Mutter und Kind

Zur Situation der Mütter

Viele Frauen bewältigen ihr Leben und die Erziehung ihrer Kinder trotz wachsender Schwierigkeiten in ihrem Lebensumfeld mit Erfolg. Familiäre Konflikte, unbewältigte Trennungs- bzw. Scheidungserlebnisse, Mehrfachbelastung durch Erziehung, Haushalt und Berufstätigkeit, soziale Isolation und wachsender ökonomischer Druck (z. B. durch Arbeitslosigkeit der Frau oder ihres Partners) führen allerdings auch bei vielen Müttern, insbesondere alleinerziehenden,  zu emotionalen Belastungen und psychischen Störungen.

 

Eine notwendige stationäre Psychotherapie der Mütter kommt oft nicht zustande, weil für diese Zeit keine Betreuungsmöglichkeit für Kind bzw. Kinder besteht. Natürlich ist ohnehin bei jüngeren Kindern und bei alleinerziehenden Müttern eine Trennung von Mutter und Kind über einen längeren Zeitraum für beide gleichermaßen schwierig.

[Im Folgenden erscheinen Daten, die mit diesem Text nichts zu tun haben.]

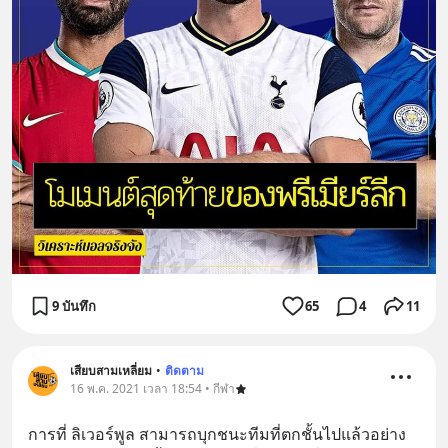
9 บันทึก
65
4
11
เสียบสามเหลี่ยม
•
ติดตาม
16 พ.ค. 2021 เวลา 18:54 • กีฬา
การที่ ลิเวอร์พูล สามารถบุกชนะทีมที่ตกชั้นไปแล้วอย่าง 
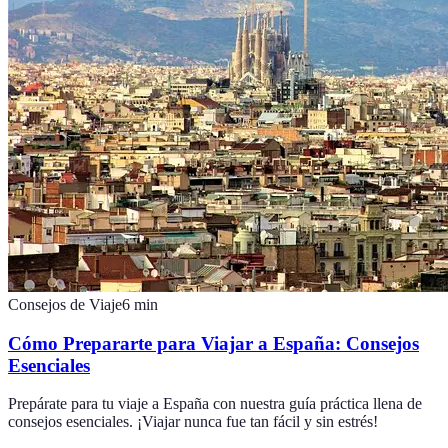
Consejos de Viaje
6
min
Cómo Prepararte para Viajar a España: Consejos
Esenciales
Prepárate para tu viaje a España con nuestra guía práctica llena de
consejos esenciales. ¡Viajar nunca fue tan fácil y sin estrés!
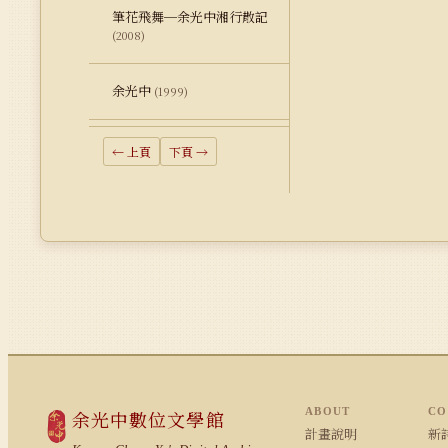
筆花飛舞─余光中湘行散記
(2008)
余光中
(1999)
← 上頁
下頁 →
ABOUT
CO
余光中數位文學館
計畫說明
新詩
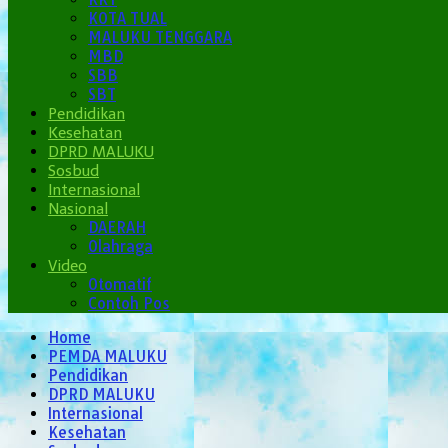
KOTA TUAL
MALUKU TENGGARA
MBD
SBB
SBT
Pendidikan
Kesehatan
DPRD MALUKU
Sosbud
Internasional
Nasional
DAERAH
Olahraga
Video
Otomatif
Contoh Pos
Home
PEMDA MALUKU
Pendidikan
DPRD MALUKU
Internasional
Kesehatan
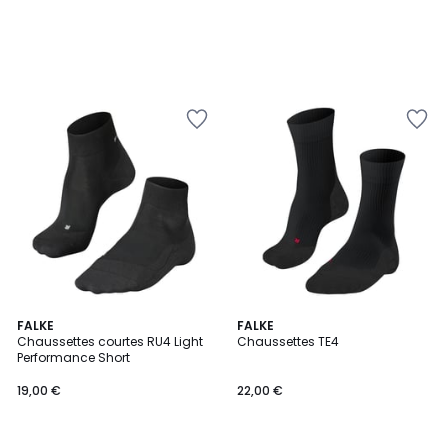
3
FALKE
2
FALKE
Chaussettes courtes RU4 Light
Chaussettes TE4
Couleurs
Couleurs
Performance Short
19,00 €
22,00 €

Therapeutische Zielsetzung

 

Unser wichtigstes Anliegen bei der Mitaufnahme von Begleitkindern ist es, die Mütter durch eine tägliche Kinderbetreuung in der Klinik zu entlasten und ihnen die Möglichkeit zu geben, sich für eine stationäre Psychotherapie zu öffnen. Dazu bieten wir die Möglichkeit einer intensiven Betreuung der Kinder in kleinen Gruppen durch qualifizierte Fachkräfte (Erzieher, Kinderpfleger).

 

Da Kinder auch pädagogische Anleitung benötigen, gibt es im Psychotherapeutischen Zentrum eine hausinterne LinkKinder- und Jugendtagesstätte, in der Kinder zwischen 0 und 12 Jahren aufgenommen werden. Dieses Angebot entlastet zudem die Mütter tagsüber von der Kinderbetreuung und gibt ihnen die nötige Zeit und Ruhe, sich für eine stationäre Psychotherapie zu öffnen.

 

Das Zusammenleben der Mütter mit ihrem Kind in der Klinik stellt ein sehr wichtiges Lernfeld dar. Die eigene Beziehung zum Kind, auch die Konflikte mit dem Kind können konkret erlebt und erfahren werden, z. B. Überforderung durch die Kinderversorgung, häufig werden durch das Muttersein auch eigene Kindheitskonflikte und Traumata wieder lebendig. In der geschützten Situation der Klinik können solche Erfahrungen durchgearbeitet werden. Gleichzeitig bietet der Klinikraum ein Lernfeld, um Kinderversorgung und Lebensorganisation im Muttersein zu üben. Das Einbeziehen der Kinder in die Psychotherapie der Mutter ist in Einzelfällen möglich, beispielsweise als Familientherapie.

 

Begleitkinder können ab dem Säuglingsalter aufgenommen werden, schulpflichtige Begleitkinder können eine Schule vor Ort vormittags besuchen.

 

Es hat sich als sehr sinnvoll erwiesen, Kinder als Therapiekinder in die Psychotherapie einzubeziehen. Meistens sind die Kinder ebenfalls emotional belastet, sie weisen Verhaltensstörungen oder Entwicklungsstörungen auf und es wäre eine unnötig verpasste Chance, würden diese Kinder nicht mitbehandelt. Einzelheiten zur Psychotherapie der Kinder finden Sie im Abschnitt Kinder- und Jugendlichentherapie.

 

Ein steigender Anteil unserer Patienten sind Jugendliche und jüngere Erwachsene, sie werden in der darauf spezialisierten Abteilung behandelt. Mindestaufnahmealter ist 11 Jahre, Ausnahmen sind im Einzelfall möglich.